Das Projekt sei in der gesamten Schulgemeinschaft gut angekommen. „Meine Kollegen waren begeistert, dass wir uns damit beschäftigen“, erzählt die Klassen­leiterin. Ihre Schüler hätten sich nach den stressigen Abschluss­prüfungen mit der nicht unkomplizierten Thematik aus­einander­gesetzt. Auch bei jüngeren Schülern der Aßlinger Mittel­schule sei man mit dem Vortrag der Gedichte auf Interesse gestoßen. Auf Betreiben der Schüler habe man sich noch eine Stunde danach über die Akzeptanz verschiedener Lebens­formen aus­getauscht. Berberich möchte auch schlichtes Bewusstsein schaffen. Vielleicht denke nun der ein oder andere noch einmal darüber nach, wenn ihm das Wort „schwul“ in einem negativen Kontext herausrutsche.

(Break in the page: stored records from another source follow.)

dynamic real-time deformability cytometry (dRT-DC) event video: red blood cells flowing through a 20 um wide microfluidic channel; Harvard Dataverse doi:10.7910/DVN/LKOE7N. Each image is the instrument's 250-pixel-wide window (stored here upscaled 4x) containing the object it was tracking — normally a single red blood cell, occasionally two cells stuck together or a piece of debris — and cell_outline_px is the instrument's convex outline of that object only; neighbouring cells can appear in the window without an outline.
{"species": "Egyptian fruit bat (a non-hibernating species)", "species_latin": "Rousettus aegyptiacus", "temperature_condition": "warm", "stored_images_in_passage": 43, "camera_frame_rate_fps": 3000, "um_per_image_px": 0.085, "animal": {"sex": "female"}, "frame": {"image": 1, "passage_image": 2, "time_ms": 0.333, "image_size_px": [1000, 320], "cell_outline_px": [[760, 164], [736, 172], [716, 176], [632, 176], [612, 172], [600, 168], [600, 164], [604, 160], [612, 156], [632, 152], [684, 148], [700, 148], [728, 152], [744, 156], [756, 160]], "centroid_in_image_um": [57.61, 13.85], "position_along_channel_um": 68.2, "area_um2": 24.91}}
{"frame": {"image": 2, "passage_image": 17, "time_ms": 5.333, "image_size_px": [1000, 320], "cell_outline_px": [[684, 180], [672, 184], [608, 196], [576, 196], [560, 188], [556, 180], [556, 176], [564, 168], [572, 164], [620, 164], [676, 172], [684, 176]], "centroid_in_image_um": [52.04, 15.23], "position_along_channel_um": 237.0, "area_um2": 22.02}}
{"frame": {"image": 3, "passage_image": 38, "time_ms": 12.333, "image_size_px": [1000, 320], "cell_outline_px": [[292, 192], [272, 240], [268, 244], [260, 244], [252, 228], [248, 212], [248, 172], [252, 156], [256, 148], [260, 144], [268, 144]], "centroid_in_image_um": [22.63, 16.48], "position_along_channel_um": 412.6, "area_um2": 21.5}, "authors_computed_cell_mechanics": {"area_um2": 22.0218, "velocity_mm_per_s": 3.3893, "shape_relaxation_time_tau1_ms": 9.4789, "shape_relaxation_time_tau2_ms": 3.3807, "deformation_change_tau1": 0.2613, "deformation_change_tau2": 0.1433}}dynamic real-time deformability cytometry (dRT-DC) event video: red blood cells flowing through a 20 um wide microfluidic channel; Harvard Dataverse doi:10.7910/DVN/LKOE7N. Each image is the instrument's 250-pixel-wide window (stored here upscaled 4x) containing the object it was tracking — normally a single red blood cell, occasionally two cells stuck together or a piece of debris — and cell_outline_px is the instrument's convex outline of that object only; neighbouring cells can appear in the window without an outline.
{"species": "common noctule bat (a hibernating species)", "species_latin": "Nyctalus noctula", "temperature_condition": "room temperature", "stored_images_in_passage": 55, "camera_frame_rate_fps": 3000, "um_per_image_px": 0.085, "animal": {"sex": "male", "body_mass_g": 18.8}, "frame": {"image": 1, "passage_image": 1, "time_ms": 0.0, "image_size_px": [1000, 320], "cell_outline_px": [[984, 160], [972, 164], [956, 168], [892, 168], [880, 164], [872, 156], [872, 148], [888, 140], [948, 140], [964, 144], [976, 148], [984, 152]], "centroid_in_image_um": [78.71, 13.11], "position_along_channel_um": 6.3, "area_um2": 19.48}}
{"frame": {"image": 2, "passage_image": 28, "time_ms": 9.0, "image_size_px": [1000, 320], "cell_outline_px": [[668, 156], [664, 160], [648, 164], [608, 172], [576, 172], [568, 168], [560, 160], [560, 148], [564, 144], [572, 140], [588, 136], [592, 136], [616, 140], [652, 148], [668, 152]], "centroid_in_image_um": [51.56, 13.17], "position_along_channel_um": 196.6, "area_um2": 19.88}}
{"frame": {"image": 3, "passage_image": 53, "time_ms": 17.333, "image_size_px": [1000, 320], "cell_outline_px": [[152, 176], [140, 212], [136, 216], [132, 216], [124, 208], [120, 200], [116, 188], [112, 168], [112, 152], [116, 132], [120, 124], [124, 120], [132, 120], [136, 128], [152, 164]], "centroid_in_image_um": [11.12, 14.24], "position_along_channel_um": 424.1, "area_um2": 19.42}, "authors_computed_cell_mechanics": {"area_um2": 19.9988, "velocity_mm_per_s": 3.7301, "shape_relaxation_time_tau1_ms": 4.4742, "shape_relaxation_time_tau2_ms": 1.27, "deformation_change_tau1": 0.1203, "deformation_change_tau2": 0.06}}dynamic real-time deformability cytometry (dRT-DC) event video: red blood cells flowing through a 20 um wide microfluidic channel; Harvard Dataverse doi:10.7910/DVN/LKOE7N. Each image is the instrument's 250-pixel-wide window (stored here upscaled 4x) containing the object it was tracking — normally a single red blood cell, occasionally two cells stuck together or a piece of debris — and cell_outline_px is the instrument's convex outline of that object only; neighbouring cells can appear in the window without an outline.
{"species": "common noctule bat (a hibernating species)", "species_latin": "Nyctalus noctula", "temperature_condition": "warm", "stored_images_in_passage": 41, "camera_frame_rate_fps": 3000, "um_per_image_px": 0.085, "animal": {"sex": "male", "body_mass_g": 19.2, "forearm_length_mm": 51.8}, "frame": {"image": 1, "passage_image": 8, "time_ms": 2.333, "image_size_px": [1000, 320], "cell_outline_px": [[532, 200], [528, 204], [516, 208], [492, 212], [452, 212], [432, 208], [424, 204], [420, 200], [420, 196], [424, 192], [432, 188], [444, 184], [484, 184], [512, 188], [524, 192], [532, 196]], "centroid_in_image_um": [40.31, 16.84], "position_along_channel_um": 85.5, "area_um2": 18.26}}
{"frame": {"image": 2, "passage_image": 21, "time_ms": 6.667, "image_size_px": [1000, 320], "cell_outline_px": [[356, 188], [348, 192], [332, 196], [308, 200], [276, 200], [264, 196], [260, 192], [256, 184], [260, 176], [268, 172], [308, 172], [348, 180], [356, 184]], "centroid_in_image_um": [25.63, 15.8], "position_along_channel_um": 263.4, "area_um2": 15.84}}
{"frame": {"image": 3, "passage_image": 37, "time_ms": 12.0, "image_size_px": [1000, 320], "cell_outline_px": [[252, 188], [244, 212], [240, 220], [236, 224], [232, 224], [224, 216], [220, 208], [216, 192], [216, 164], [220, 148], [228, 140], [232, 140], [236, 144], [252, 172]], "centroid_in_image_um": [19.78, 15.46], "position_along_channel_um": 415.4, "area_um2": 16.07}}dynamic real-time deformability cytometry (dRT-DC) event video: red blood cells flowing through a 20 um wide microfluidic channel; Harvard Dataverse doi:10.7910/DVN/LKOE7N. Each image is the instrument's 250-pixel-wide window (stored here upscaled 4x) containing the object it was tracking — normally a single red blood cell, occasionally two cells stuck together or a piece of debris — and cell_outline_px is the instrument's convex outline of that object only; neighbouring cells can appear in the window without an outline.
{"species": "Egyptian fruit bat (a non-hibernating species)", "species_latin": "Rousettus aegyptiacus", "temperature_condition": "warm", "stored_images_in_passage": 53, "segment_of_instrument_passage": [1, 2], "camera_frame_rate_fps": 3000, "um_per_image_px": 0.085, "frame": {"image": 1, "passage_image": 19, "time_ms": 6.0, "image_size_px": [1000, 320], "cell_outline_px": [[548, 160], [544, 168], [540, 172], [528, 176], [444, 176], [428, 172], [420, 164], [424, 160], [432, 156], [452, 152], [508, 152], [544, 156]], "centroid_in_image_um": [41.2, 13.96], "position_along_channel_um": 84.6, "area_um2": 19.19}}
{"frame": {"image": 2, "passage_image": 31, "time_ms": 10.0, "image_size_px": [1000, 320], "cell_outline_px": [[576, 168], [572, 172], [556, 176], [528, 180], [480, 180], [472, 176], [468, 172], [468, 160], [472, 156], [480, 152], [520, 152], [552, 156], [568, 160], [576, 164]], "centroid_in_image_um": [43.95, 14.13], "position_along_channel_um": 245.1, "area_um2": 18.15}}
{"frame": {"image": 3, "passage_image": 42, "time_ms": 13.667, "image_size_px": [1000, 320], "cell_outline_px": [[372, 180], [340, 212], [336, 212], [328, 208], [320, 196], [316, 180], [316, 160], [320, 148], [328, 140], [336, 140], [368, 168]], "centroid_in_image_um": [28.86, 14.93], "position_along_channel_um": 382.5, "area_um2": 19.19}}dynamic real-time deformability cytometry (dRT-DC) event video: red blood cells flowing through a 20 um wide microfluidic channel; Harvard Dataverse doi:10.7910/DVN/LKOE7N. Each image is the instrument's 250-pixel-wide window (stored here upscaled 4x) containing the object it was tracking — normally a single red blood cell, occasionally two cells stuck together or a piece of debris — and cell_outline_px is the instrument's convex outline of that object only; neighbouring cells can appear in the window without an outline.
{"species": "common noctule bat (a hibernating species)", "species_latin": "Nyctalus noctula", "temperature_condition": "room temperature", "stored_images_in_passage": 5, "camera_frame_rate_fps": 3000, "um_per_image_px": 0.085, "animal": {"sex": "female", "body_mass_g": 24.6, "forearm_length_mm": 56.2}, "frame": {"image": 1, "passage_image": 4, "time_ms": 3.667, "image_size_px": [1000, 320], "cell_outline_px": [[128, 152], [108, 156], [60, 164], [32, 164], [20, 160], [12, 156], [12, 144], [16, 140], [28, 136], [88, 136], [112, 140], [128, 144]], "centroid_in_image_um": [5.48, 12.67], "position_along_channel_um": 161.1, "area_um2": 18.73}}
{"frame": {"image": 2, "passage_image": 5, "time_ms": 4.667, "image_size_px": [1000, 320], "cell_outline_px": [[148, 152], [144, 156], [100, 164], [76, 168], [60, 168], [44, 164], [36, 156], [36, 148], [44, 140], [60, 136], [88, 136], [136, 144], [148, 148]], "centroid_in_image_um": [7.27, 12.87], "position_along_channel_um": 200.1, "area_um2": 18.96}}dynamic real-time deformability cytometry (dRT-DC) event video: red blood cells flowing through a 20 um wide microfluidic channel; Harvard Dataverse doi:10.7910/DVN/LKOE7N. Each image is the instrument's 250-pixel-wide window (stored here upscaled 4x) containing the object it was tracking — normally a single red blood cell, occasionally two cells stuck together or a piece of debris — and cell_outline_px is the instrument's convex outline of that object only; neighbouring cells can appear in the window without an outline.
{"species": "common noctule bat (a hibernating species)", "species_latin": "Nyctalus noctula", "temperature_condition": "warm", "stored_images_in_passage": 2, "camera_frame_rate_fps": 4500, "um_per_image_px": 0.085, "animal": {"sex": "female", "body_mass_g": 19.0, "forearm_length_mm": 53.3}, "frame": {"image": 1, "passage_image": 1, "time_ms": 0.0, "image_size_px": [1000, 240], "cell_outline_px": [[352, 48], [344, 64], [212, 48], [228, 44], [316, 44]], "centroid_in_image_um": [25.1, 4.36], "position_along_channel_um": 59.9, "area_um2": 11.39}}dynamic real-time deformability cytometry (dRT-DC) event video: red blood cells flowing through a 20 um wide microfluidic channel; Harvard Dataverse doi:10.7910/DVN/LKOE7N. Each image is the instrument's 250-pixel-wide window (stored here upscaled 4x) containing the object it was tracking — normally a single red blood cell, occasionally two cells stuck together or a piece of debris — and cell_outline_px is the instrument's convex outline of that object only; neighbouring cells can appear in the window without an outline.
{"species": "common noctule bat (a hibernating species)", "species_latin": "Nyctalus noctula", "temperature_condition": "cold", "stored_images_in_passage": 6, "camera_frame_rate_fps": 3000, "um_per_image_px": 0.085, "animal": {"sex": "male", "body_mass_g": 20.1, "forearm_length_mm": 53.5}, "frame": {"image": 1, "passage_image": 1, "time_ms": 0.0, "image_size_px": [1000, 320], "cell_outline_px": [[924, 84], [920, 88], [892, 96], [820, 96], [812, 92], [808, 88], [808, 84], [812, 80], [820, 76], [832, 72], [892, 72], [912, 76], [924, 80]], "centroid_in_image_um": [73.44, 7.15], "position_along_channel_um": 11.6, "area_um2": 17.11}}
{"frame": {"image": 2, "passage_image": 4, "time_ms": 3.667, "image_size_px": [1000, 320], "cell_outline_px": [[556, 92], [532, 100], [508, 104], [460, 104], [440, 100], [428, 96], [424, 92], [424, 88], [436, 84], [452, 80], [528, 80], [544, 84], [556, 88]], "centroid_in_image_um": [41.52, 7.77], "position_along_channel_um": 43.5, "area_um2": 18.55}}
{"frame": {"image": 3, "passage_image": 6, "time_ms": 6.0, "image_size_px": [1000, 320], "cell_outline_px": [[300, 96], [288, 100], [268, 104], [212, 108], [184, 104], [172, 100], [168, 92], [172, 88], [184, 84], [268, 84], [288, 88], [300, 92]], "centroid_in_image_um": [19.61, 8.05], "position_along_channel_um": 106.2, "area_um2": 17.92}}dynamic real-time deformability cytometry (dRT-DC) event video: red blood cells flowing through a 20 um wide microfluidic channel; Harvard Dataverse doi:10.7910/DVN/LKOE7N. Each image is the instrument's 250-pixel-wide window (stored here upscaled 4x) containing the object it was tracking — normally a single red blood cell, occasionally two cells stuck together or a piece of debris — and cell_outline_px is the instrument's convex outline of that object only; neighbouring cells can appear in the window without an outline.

Die Auszeichnung unterstütze den positiven Prozess zusätzlich. Aßling wurde als erste Mittelschule mit dem Michael-Schmidpeter-Preis ausgezeichnet – als Zweit­platzierter, vor einem Gymnasium und einer Real­schule . „Das ist eine Bestätigung für die Schüler, dass ihre Arbeit mithalten kann“, sagt Berberich. Jeder in ihrer Klasse sei durch die Ehrung und den persönlichen Gruß von Jim sprich­wörtlich um einen halben Kopf gewachsen. Auch dieses Gefühl von Stolz auf die eigene Leistung trage dazu bei, dass der Gedanke der gegen­seitigen Akzeptanz nach­haltig in den Köpfen verankert bleibe.